- **What to work on**
Print all of the records below again without a single difference.

- **Data records**

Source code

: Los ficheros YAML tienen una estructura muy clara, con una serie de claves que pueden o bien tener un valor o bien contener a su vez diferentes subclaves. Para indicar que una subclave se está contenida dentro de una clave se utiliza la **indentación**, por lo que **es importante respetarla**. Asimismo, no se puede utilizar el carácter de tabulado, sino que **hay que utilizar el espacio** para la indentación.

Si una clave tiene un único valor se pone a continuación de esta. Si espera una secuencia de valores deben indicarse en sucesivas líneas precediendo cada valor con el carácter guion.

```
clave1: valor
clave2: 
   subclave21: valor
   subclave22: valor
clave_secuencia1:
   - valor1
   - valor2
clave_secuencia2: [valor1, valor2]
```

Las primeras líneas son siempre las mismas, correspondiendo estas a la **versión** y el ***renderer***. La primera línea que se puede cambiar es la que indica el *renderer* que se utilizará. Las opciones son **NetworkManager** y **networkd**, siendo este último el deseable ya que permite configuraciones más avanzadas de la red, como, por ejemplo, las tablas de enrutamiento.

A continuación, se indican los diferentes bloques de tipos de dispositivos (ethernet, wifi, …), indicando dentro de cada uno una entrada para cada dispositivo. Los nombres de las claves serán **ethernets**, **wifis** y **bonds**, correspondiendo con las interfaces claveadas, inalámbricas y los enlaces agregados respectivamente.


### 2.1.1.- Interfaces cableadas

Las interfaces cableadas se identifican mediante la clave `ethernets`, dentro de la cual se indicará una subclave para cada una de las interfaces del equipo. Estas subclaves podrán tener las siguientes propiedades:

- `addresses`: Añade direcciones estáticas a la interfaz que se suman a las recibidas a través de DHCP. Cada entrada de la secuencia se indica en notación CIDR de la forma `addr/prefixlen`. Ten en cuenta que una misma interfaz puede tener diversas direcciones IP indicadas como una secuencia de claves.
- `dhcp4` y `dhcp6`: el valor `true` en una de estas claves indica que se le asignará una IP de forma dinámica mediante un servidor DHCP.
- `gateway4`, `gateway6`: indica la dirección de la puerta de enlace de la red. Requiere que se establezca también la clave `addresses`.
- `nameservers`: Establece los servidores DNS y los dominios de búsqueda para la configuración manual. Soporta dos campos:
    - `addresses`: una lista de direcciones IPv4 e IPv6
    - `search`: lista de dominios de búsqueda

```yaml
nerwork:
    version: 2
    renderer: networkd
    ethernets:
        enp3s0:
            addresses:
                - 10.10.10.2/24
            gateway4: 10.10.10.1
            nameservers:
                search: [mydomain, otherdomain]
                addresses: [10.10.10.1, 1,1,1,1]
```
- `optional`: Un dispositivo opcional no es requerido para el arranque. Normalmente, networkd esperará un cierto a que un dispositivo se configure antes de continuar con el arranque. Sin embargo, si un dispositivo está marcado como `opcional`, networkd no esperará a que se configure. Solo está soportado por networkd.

- **Result for this task**
Source code

: Los ficheros YAML tienen una estructura muy clara, con una serie de claves que pueden o bien tener un valor o bien contener a su vez diferentes subclaves. Para indicar que una subclave se está contenida dentro de una clave se utiliza la **indentación**, por lo que **es importante respetarla**. Asimismo, no se puede utilizar el carácter de tabulado, sino que **hay que utilizar el espacio** para la indentación.

Si una clave tiene un único valor se pone a continuación de esta. Si espera una secuencia de valores deben indicarse en sucesivas líneas precediendo cada valor con el carácter guion.

```
clave1: valor
clave2: 
   subclave21: valor
   subclave22: valor
clave_secuencia1:
   - valor1
   - valor2
clave_secuencia2: [valor1, valor2]
```

Las primeras líneas son siempre las mismas, correspondiendo estas a la **versión** y el ***renderer***. La primera línea que se puede cambiar es la que indica el *renderer* que se utilizará. Las opciones son **NetworkManager** y **networkd**, siendo este último el deseable ya que permite configuraciones más avanzadas de la red, como, por ejemplo, las tablas de enrutamiento.

A continuación, se indican los diferentes bloques de tipos de dispositivos (ethernet, wifi, …), indicando dentro de cada uno una entrada para cada dispositivo. Los nombres de las claves serán **ethernets**, **wifis** y **bonds**, correspondiendo con las interfaces claveadas, inalámbricas y los enlaces agregados respectivamente.


### 2.1.1.- Interfaces cableadas

Las interfaces cableadas se identifican mediante la clave `ethernets`, dentro de la cual se indicará una subclave para cada una de las interfaces del equipo. Estas subclaves podrán tener las siguientes propiedades:

- `addresses`: Añade direcciones estáticas a la interfaz que se suman a las recibidas a través de DHCP. Cada entrada de la secuencia se indica en notación CIDR de la forma `addr/prefixlen`. Ten en cuenta que una misma interfaz puede tener diversas direcciones IP indicadas como una secuencia de claves.
- `dhcp4` y `dhcp6`: el valor `true` en una de estas claves indica que se le asignará una IP de forma dinámica mediante un servidor DHCP.
- `gateway4`, `gateway6`: indica la dirección de la puerta de enlace de la red. Requiere que se establezca también la clave `addresses`.
- `nameservers`: Establece los servidores DNS y los dominios de búsqueda para la configuración manual. Soporta dos campos:
    - `addresses`: una lista de direcciones IPv4 e IPv6
    - `search`: lista de dominios de búsqueda

```yaml
nerwork:
    version: 2
    renderer: networkd
    ethernets:
        enp3s0:
            addresses:
                - 10.10.10.2/24
            gateway4: 10.10.10.1
            nameservers:
                search: [mydomain, otherdomain]
                addresses: [10.10.10.1, 1,1,1,1]
```
- `optional`: Un dispositivo opcional no es requerido para el arranque. Normalmente, networkd esperará un cierto a que un dispositivo se configure antes de continuar con el arranque. Sin embargo, si un dispositivo está marcado como `opcional`, networkd no esperará a que se configure. Solo está soportado por networkd.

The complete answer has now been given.